(This is the third and final article about finding a mockingbird's nest and watching the fledglings in it. The first article ran in the Oct. 15 issue and the second ran in the Nov. 12 issue.)
For nine days in August I witnessed the countless comings and goings of two adult mockingbirds feeding three insatiably hungry nestlings. The only way to have had a better view was to have been in the nest. This is the kind of juice for which the birder in me lives. I didn't just watch the mockers, I came to know them. Nothing about the experience was vicarious, there was no "virtual reality," and I did not pay a professional naturalist to take me to see them.
There is an unutterable excitement about looking into the pale yellow eyes of a wild bird that seems like it is looking at you and may be thinking about your presence. You get to know a bird best when you look into its eyes and it looks back. Twice I watched an adult leaving the nest looking straight ahead seemingly at me. Were they watching me? I was fifteen yards away, a constant presence at an open window with a telescope. Did they think I was a threat? I don't think so because the next day I was ignored. On a number of occasions I saw what I thought was a shortened visit as the adult turned its head, exited stage left on a branch, twitched its tail from side to side with an intent look on its face and flew. I later learned that the movement was a signal to ward off potential predatory birds.
Their flight fascinated me. Occasionally one would suddenly come over the top of our roof, appearing in a flash of brown and white. It would fly in a slightly uneven arch to the nest below, pulling back its wings, fanning the tail, it's white becoming more prominent, to halt its flight and landing with outstretched feet. So lovely. Once one flew very close to my window, to the lip of the roof above. I felt privileged.

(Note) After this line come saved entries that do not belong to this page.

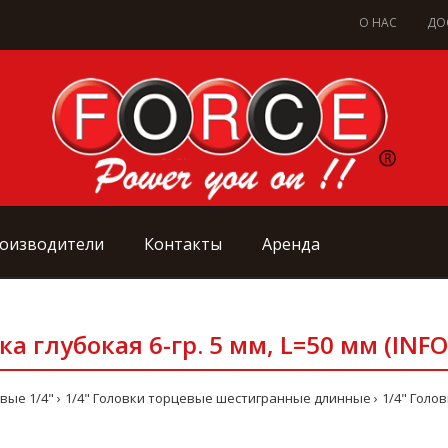
О НАС
ДО
оизводители
Контакты
Аренда
ка глубокая 6-гр. 5 мм, L=50 мм (INFO
вые 1/4"
1/4" Головки торцевые шестигранные длинные
1/4" Голов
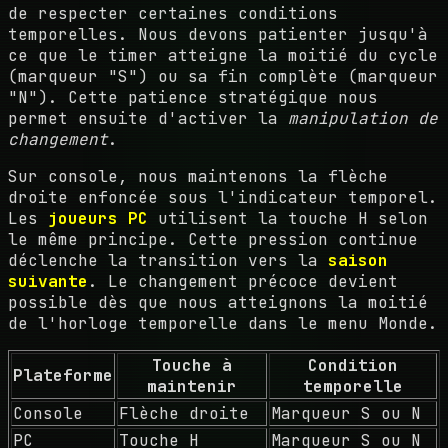
de respecter certaines conditions
temporelles. Nous devons patienter jusqu'à
ce que le timer atteigne la moitié du cycle
(marqueur "S") ou sa fin complète (marqueur
"N"). Cette patience stratégique nous
permet ensuite d'activer la
manipulation de
changement
.
Sur console, nous maintenons la flèche
droite enfoncée sous l'indicateur temporel.
Les
joueurs PC
utilisent la touche H selon
le même principe. Cette pression continue
déclenche la transition vers la
saison
suivante
. Le changement précoce devient
possible dès que nous atteignons la moitié
de l'horloge temporelle dans le menu Monde.
Touche à
Condition
Plateforme
maintenir
temporelle
Console
Flèche droite
Marqueur S ou N
PC
Touche H
Marqueur S ou N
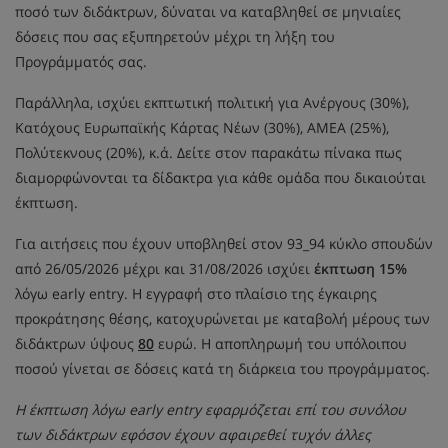
ποσό των διδάκτρων, δύναται να καταβληθεί σε μηνιαίες
δόσεις που σας εξυπηρετούν μέχρι τη λήξη του
Προγράμματός σας.
Παράλληλα, ισχύει εκπτωτική πολιτική για Ανέργους (30%),
Κατόχους Ευρωπαϊκής Κάρτας Νέων (30%), ΑΜΕΑ (25%),
Πολύτεκνους (20%), κ.ά. Δείτε στον παρακάτω πίνακα πως
διαμορφώνονται τα δίδακτρα για κάθε ομάδα που δικαιούται
έκπτωση.
Για αιτήσεις που έχουν υποβληθεί στον 93_94 κύκλο σπουδών
από 26/05/2026 μέχρι και 31/08/2026 ισχύει
έκπτωση 15%
λόγω early entry. Η εγγραφή στο πλαίσιο της έγκαιρης
προκράτησης θέσης, κατοχυρώνεται με καταβολή μέρους των
διδάκτρων ύψους
80
ευρώ. Η αποπληρωμή του υπόλοιπου
ποσού γίνεται σε δόσεις κατά τη διάρκεια του προγράμματος.
Η έκπτωση λόγω early entry εφαρμόζεται επί του συνόλου
των διδάκτρων εφόσον έχουν αφαιρεθεί τυχόν άλλες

By immersing myself in their small world I saw what I only could have guessed about previously. I came away with questions especially about the frequent trips where the adults seemingly did not feed the nestlings. Were they trying to get them out of the nest onto branches or perhaps to fly? I came to know where they hunted, could accurately estimate how long it would take for them to get to the nest, and what they would do there and about how long they would stay. While I couldn't actually tell the mother from the father by looking at them, there obviously was a difference in their approach to the nest. One was cautious, stopping at rooftops or signs or other tree branches before making a delivery. Mom. The other threw caution to the winds making a mad dash for the nest. Dad.

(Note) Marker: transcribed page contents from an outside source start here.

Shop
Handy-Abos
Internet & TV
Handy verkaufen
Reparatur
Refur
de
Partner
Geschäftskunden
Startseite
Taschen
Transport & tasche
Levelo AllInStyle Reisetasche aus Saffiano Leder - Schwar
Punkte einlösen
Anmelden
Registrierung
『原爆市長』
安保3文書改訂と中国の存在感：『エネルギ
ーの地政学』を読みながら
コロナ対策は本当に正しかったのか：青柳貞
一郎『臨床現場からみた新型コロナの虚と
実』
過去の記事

One afternoon with the sun's glare too strong, I watched only sporadically. As I was helping my wife take groceries out of the car which was in fact closer to the nest than our window she said, " Do you see the bird"? She was looking in back of me where there was a metal sign. There was probably a mocker on it. Calm, gray, placid looking, it looked a bit lean from its exertions. Elegance on metal. I know you, I thought. The bird seems to be looking directly at us. Do you know me? The bird flew to the sign across the street. "That's the mother," I said to my wife. "She'll either go to the tree and then to the nest or she'll go straight to the nest." The nest it is, and she pulled up slightly as she approached the branch, landing feet up in the partially upright graceful position. Poetry in motion.
Minutes later an adult came out of the tree making an arch almost to the grass and went up and over a parked car. Are you going to the grass for more insects? It was then that I understood that I was starting to feel close to the mockingbirds. When they skipped town I realized that I had seen the metamorphoses in the chick's appearance day by day right before my eyes. To watch them was to witness a living work of art grow. Beauty is in whatever form it takes, for what is a world without it?
I know where they now live. It's up the street and around the corner in a tall sculpted hedge that straddles a fence. Stylish digs their new condo is. It's in a semi-private, quiet section, not like the basic pine tree unit on a curve in the street near where the road was being torn up and repaved, with at times unmerciful noise. No place to raise fledglings.
But I see and hear them frequently flying and perhaps hunting in the trees by our house. They just don't live here anymore. The other day I saw an adult come out onto the limb of a branch on the side of our house. The tentative steps of a fledgling whose tail is not as long as that of the adult and whose breast is still fuzzy soon followed it. They stayed a while but shortly flew. I know you guys; you'll be back.